Is there a simple proof that $e^2$ is irrational using a positional numeral system?

My favorite proof that $e$ is irrational goes something like this. Observe that we can write any real number $r$ as $$ a \,+\, \frac{b_2}{2} \,+\, \frac{b_3}{3!} \,+\, \frac{b_4}{4!} \,+\, \frac{b_5}{5!} \,+\, \cdots $$ where $a\in\mathbb{Z}$ and each $b_n\in\{0,1,\ldots,n-1\}$. This is the expansion of $r$ in the factorial number system, where $b_n$ is the $n$'th "digit". In particular, $$ a \;=\; \lfloor r\rfloor\qquad\text{and}\qquad b_n = \big\lfloor n!\,(r-s_{n-1})\big\rfloor $$ for each $n$, where $s_n$ denotes the $n$'th partial sum of the above series.

It is easy to see that $r$ is rational if and only if this expansion terminates. Then $e$ must be irrational, since its expansion does not terminate: $$ e \;=\; 2 \,+\, \frac{1}{2} \,+\, \frac{1}{3!} \,+\, \frac{1}{4!} \,+\, \frac{1}{5!} \,+\, \cdots $$ Question: Can this proof somehow be modified to show that $e^2$ is irrational?
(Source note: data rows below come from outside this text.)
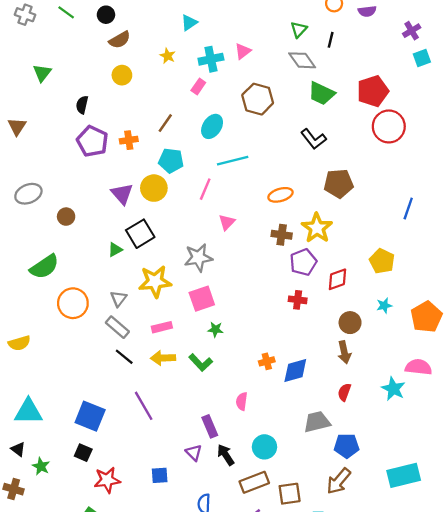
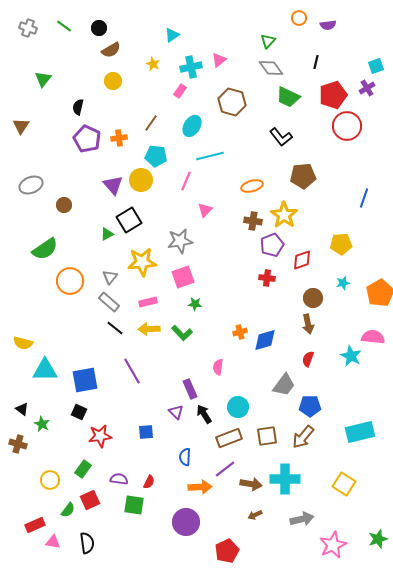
purple cross: (412, 31) -> (367, 88), moved
black line: (331, 40) -> (316, 62), moved
yellow pentagon: (382, 261) -> (341, 244), turned -30
yellow semicircle: (19, 343) -> (23, 343), moved, turned 30
cyan triangle: (28, 412) -> (45, 370), moved
blue square: (90, 416) -> (85, 380), turned -32
gray trapezoid: (317, 422) -> (284, 385), turned 140
brown square: (290, 494) -> (267, 436), moved

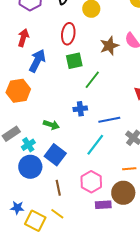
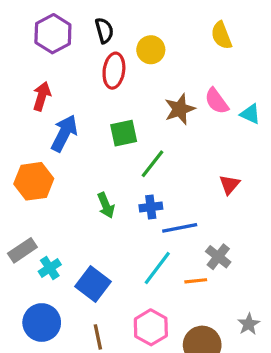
red ellipse: (68, 34) -> (114, 71), moved
blue cross: (80, 109) -> (151, 207), moved
green arrow: (51, 125) -> (106, 205), moved, turned 49
blue circle: (30, 167) -> (42, 323), moved
orange line: (129, 169) -> (196, 281), moved

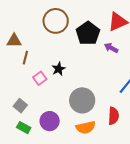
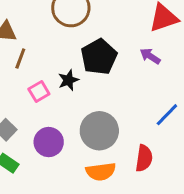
black pentagon: (88, 33) -> (99, 57), moved
purple circle: (50, 121) -> (49, 142), moved

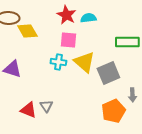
It doesn't work straight off, since $2^n$ isn't in the range $\{0,1,\ldots,n-1\}$.

I'm also curious whether there are any other cases in which irrationality of an interesting number can be proven using a non-standard positional numeral system.
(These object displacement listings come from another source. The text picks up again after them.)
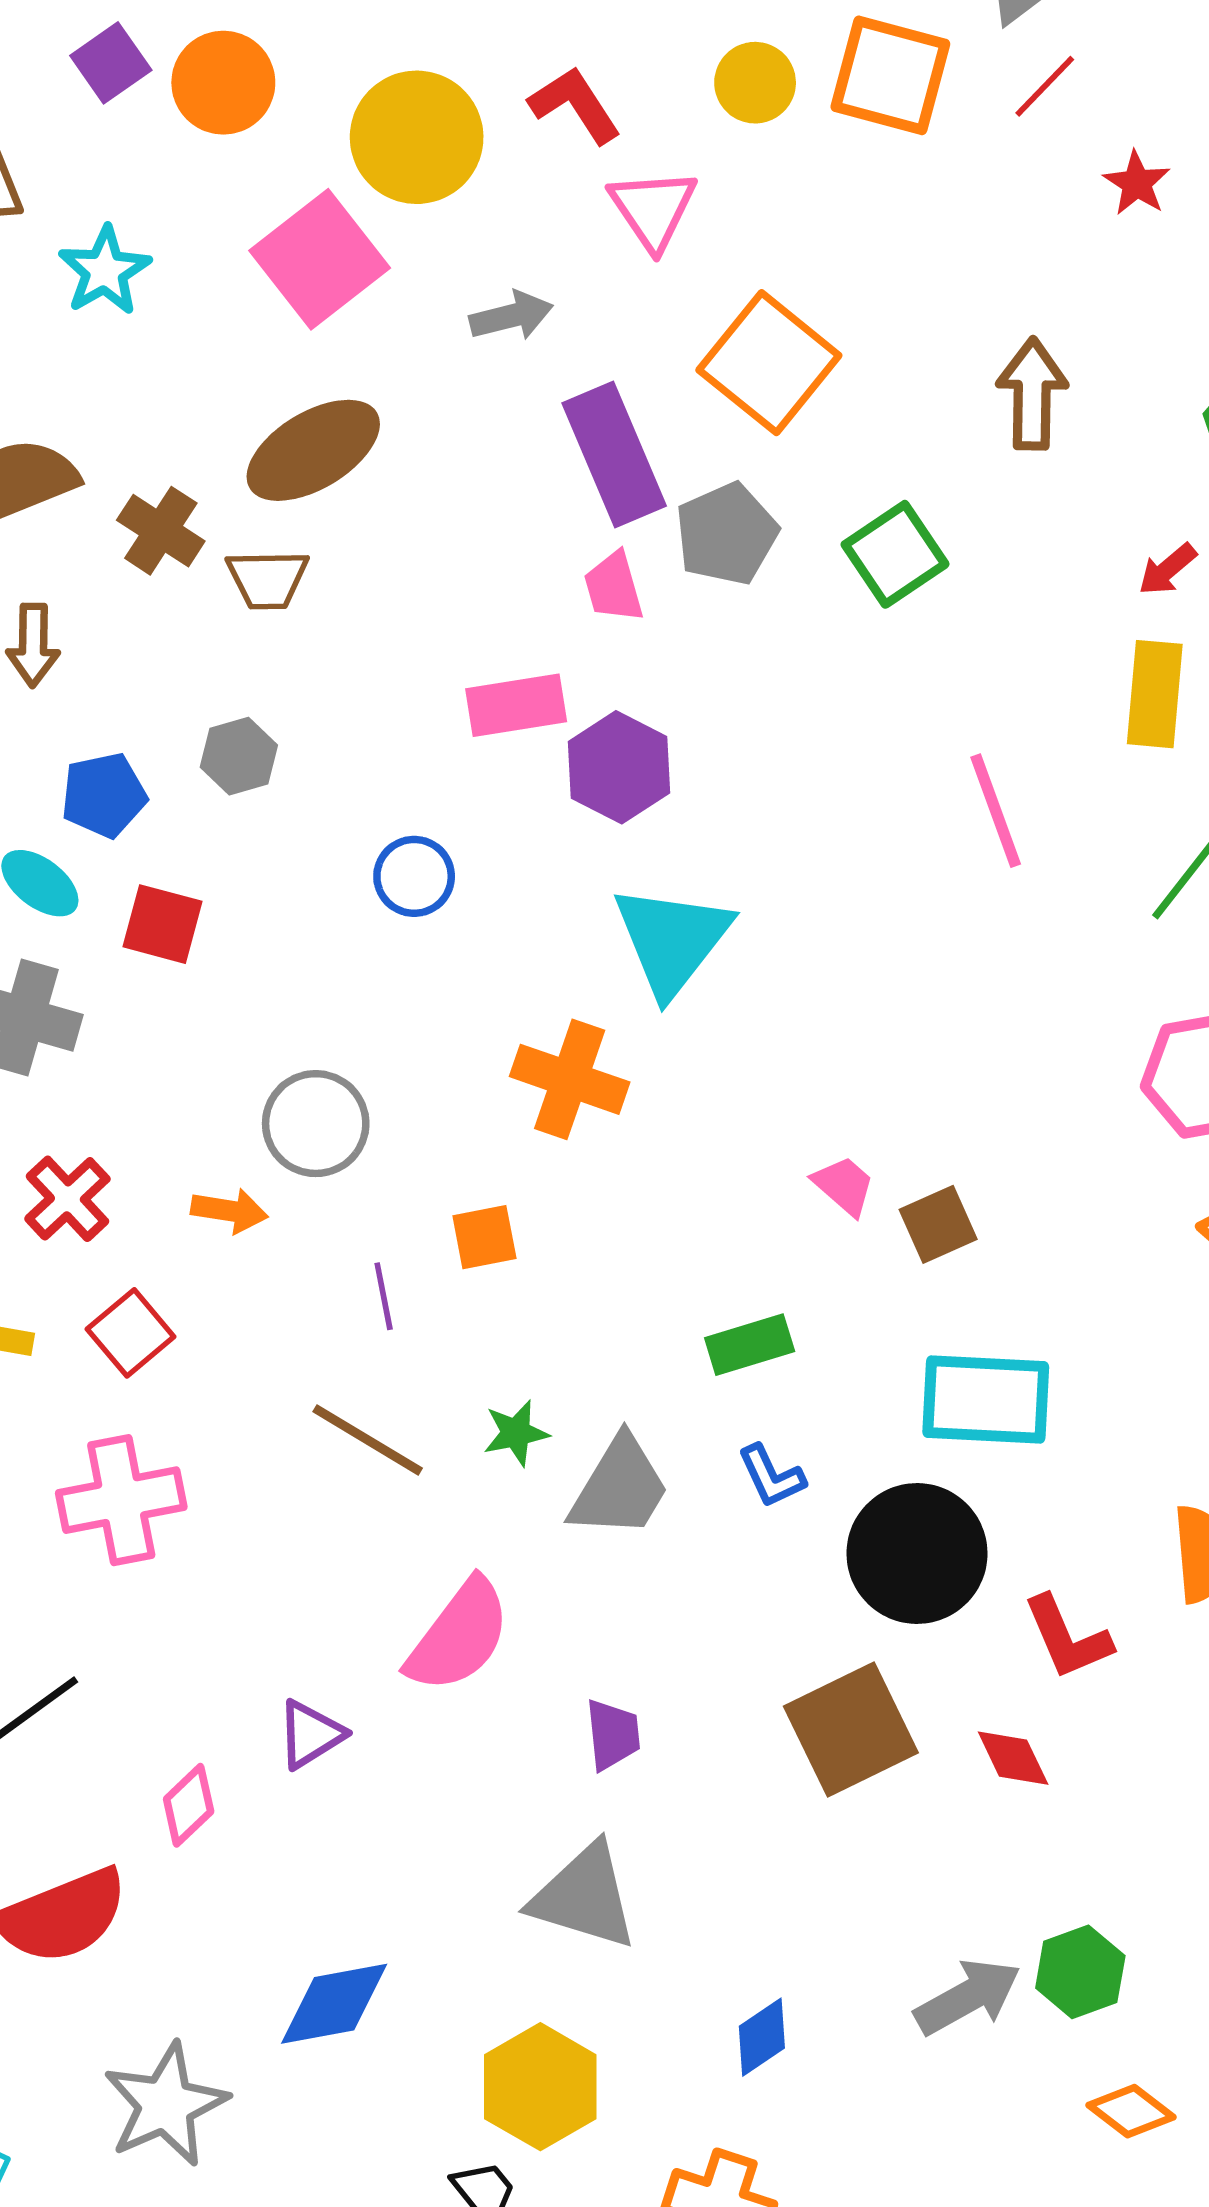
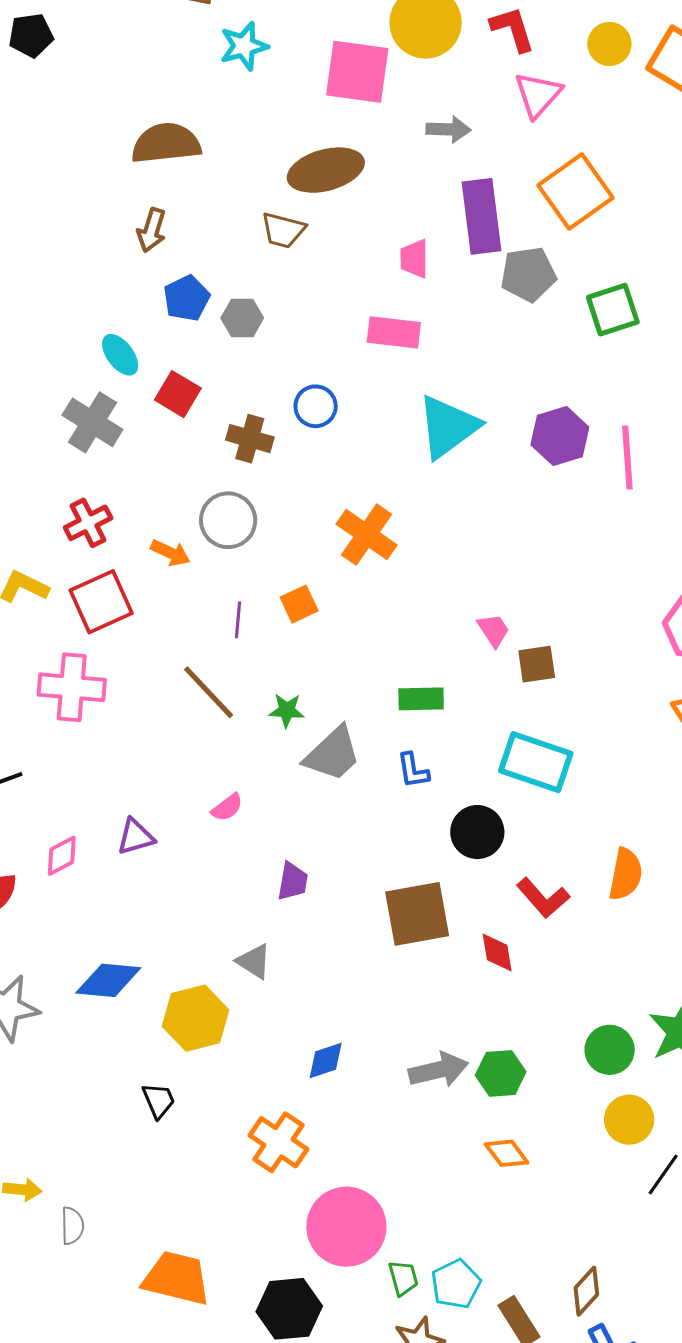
pink square: (320, 259) -> (357, 72), turned 30
brown cross: (161, 531) -> (250, 439), moved, turned -33
pink trapezoid: (614, 587) -> (414, 259), moved
purple hexagon: (619, 767) -> (560, 436), moved
blue pentagon: (104, 795) -> (187, 298), moved, turned -30
cyan triangle: (672, 940) -> (448, 427), moved
orange square: (484, 1237) -> (299, 604), turned -30
red square: (131, 1333) -> (101, 602), size x1.4
black circle: (917, 1553) -> (477, 832), size x0.7
pink semicircle: (459, 1636) -> (227, 807), size x0.5
red L-shape: (1067, 1638) -> (543, 898), turned -34
gray triangle: (584, 1897) -> (254, 961), size x0.6
yellow hexagon: (540, 2087) -> (196, 1018), moved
@Robert Israel was very close.

Assume $e^2=p/q$. Rewrite as $qe-pe^{-1}=0$, or $$2q+{q-p\over2!}+{q+p\over3!}+{q-p\over4!}+\cdots=0$$ This isn't exactly in the form of the expansion in the first paragraph of the question, but the numerators are bounded in absolute value, which is more than enough to make the proof go through.

Not quite $e^2$, but consider $x = a e + b/e$ for integers $a,b$ with $|b| \le a$. Then $x = \sum_{j=0}^\infty c_j/j!$ where $c_j = a+b$ when $j$ is even and $a-b$ when $j$ is odd. Write $x = r + y$ where $r = \sum_{j = 0}^{a+b} c_j/j!$ is rational and $y = \sum_{j=a+b+1}^\infty c_j/j!$ is a non-terminating expansion in factorial base, and thus is irrational. Therefore $x$ is irrational.